[Dataset entries]
━━━━━━━━━━
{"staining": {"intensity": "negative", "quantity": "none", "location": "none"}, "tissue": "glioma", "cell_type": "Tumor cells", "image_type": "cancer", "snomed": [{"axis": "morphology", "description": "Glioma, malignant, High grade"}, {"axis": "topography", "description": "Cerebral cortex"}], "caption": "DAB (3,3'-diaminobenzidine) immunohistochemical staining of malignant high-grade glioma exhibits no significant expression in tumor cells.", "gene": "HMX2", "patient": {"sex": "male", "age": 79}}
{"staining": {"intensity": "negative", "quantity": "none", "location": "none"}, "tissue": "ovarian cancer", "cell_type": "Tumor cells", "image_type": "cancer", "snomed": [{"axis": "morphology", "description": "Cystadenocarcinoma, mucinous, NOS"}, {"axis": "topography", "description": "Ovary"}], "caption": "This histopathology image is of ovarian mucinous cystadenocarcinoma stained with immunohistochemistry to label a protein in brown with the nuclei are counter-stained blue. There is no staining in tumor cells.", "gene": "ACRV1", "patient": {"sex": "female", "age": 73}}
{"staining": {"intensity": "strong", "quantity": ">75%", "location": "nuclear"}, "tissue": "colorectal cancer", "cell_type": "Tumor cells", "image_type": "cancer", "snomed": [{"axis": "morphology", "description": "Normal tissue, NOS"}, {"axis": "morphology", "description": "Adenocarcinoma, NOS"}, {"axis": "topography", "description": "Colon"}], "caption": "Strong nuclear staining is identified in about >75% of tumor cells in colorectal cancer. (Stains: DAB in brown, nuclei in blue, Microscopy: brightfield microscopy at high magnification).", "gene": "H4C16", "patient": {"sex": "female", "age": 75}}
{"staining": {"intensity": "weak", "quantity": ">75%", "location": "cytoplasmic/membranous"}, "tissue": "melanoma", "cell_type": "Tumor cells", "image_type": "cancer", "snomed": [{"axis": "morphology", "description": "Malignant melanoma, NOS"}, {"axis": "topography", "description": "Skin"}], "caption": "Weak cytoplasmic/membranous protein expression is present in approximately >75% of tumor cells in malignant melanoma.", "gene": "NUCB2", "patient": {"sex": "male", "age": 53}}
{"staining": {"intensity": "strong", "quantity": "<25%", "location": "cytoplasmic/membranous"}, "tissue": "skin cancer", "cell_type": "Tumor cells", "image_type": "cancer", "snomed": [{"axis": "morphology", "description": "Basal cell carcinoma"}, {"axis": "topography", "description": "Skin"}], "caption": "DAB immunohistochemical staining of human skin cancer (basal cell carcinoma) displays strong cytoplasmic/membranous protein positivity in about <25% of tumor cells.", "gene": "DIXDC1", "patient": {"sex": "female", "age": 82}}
━━━━━━━━━━
# [To do]
Go through the data and copy every line that includes "cytoplasmic".

# [Exercise solution]
{"staining": {"intensity": "weak", "quantity": ">75%", "location": "cytoplasmic/membranous"}, "tissue": "melanoma", "cell_type": "Tumor cells", "image_type": "cancer", "snomed": [{"axis": "morphology", "description": "Malignant melanoma, NOS"}, {"axis": "topography", "description": "Skin"}], "caption": "Weak cytoplasmic/membranous protein expression is present in approximately >75% of tumor cells in malignant melanoma.", "gene": "NUCB2", "patient": {"sex": "male", "age": 53}}
{"staining": {"intensity": "strong", "quantity": "<25%", "location": "cytoplasmic/membranous"}, "tissue": "skin cancer", "cell_type": "Tumor cells", "image_type": "cancer", "snomed": [{"axis": "morphology", "description": "Basal cell carcinoma"}, {"axis": "topography", "description": "Skin"}], "caption": "DAB immunohistochemical staining of human skin cancer (basal cell carcinoma) displays strong cytoplasmic/membranous protein positivity in about <25% of tumor cells.", "gene": "DIXDC1", "patient": {"sex": "female", "age": 82}}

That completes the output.